## WHAT THE EXERCISE ASKS
Could you put the lines below into a numbered list, skipping any blank ones and leaving the pictures out?

━━ GIVEN RECORDS ━━

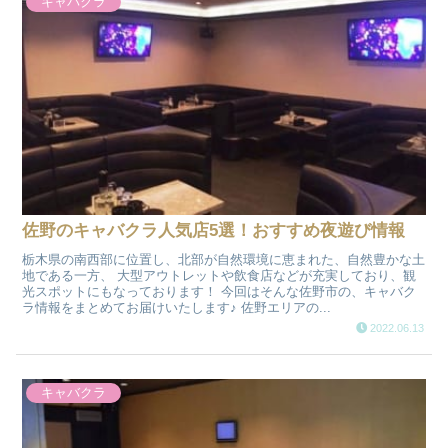
キャバクラ
佐野のキャバクラ人気店5選！おすすめ夜遊び情報
栃木県の南西部に位置し、北部が自然環境に恵まれた、自然豊かな土
地である一方、 大型アウトレットや飲食店などが充実しており、観
光スポットにもなっております！ 今回はそんな佐野市の、キャバク
ラ情報をまとめてお届けいたします♪ 佐野エリアの...
2022.06.13
キャバクラ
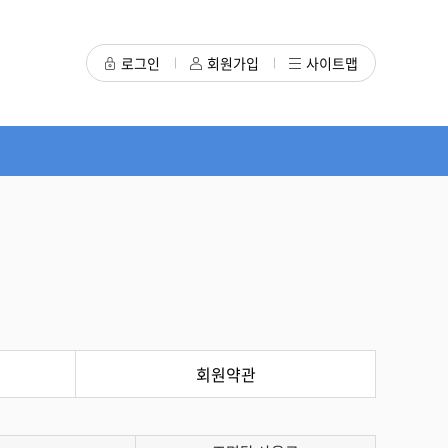
로그인
회원가입
사이트맵
회원약관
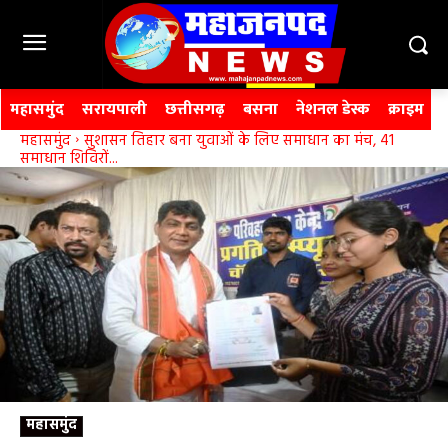
महासमुंद
सरायपाली
छत्तीसगढ़
बसना
नेशनल डेस्क
क्राइम
महासमुंद
सुशासन तिहार बना युवाओं के लिए समाधान का मंच, 41
समाधान शिविरों...
महासमुंद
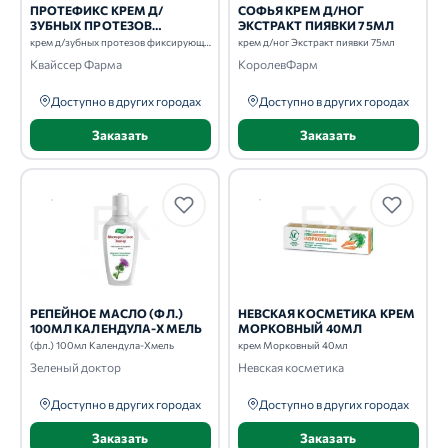
ПРОТЕФИКС КРЕМ Д/
СОФЬЯ КРЕМ Д/НОГ
ЗУБНЫХ ПРОТЕЗОВ
ЭКСТРАКТ ПИЯВКИ 75МЛ
ФИКСИРУЮЩИЙ 40МЛ
крем д/зубных протезов фиксирующий 40мл Гипоаллергенный
крем д/ног Экстракт пиявки 75мл
ГИПОАЛЛЕРГЕННЫЙ
Квайссер Фарма
КоролевФарм
Доступно в других городах
Доступно в других городах
Заказать
Заказать
РЕПЕЙНОЕ МАСЛО (ФЛ.)
НЕВСКАЯ КОСМЕТИКА КРЕМ
100МЛ КАЛЕНДУЛА-ХМЕЛЬ
МОРКОВНЫЙ 40МЛ
(фл.) 100мл Календула-Хмель
крем Морковный 40мл
Зеленый доктор
Невская косметика
Доступно в других городах
Доступно в других городах
Заказать
Заказать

━━━

## ANSWER FOR THE TASK
1. キャバクラ
2. 佐野のキャバクラ人気店5選！おすすめ夜遊び情報
3. 栃木県の南西部に位置し、北部が自然環境に恵まれた、自然豊かな土
4. 地である一方、 大型アウトレットや飲食店などが充実しており、観
5. 光スポットにもなっております！ 今回はそんな佐野市の、キャバク
6. ラ情報をまとめてお届けいたします♪ 佐野エリアの...
7. 2022.06.13
8. キャバクラ
9. 로그인
10. 회원가입
11. 사이트맵
12. 회원약관
13. महासमुंद
14. सरायपाली
15. छत्तीसगढ़
16. बसना
17. नेशनल डेस्क
18. क्राइम
19. महासमुंद
20. सुशासन तिहार बना युवाओं के लिए समाधान का मंच, 41
21. समाधान शिविरों...
22. महासमुंद
23. ПРОТЕФИКС КРЕМ Д/
24. СОФЬЯ КРЕМ Д/НОГ
25. ЗУБНЫХ ПРОТЕЗОВ
26. ЭКСТРАКТ ПИЯВКИ 75МЛ
27. ФИКСИРУЮЩИЙ 40МЛ
28. крем д/зубных протезов фиксирующий 40мл Гипоаллергенный
29. крем д/ног Экстракт пиявки 75мл
30. ГИПОАЛЛЕРГЕННЫЙ
31. Квайссер Фарма
32. КоролевФарм
33. Доступно в других городах
34. Доступно в других городах
35. Заказать
36. Заказать
37. РЕПЕЙНОЕ МАСЛО (ФЛ.)
38. НЕВСКАЯ КОСМЕТИКА КРЕМ
39. 100МЛ КАЛЕНДУЛА-ХМЕЛЬ
40. МОРКОВНЫЙ 40МЛ
41. (фл.) 100мл Календула-Хмель
42. крем Морковный 40мл
43. Зеленый доктор
44. Невская косметика
45. Доступно в других городах
46. Доступно в других городах
47. Заказать
48. Заказать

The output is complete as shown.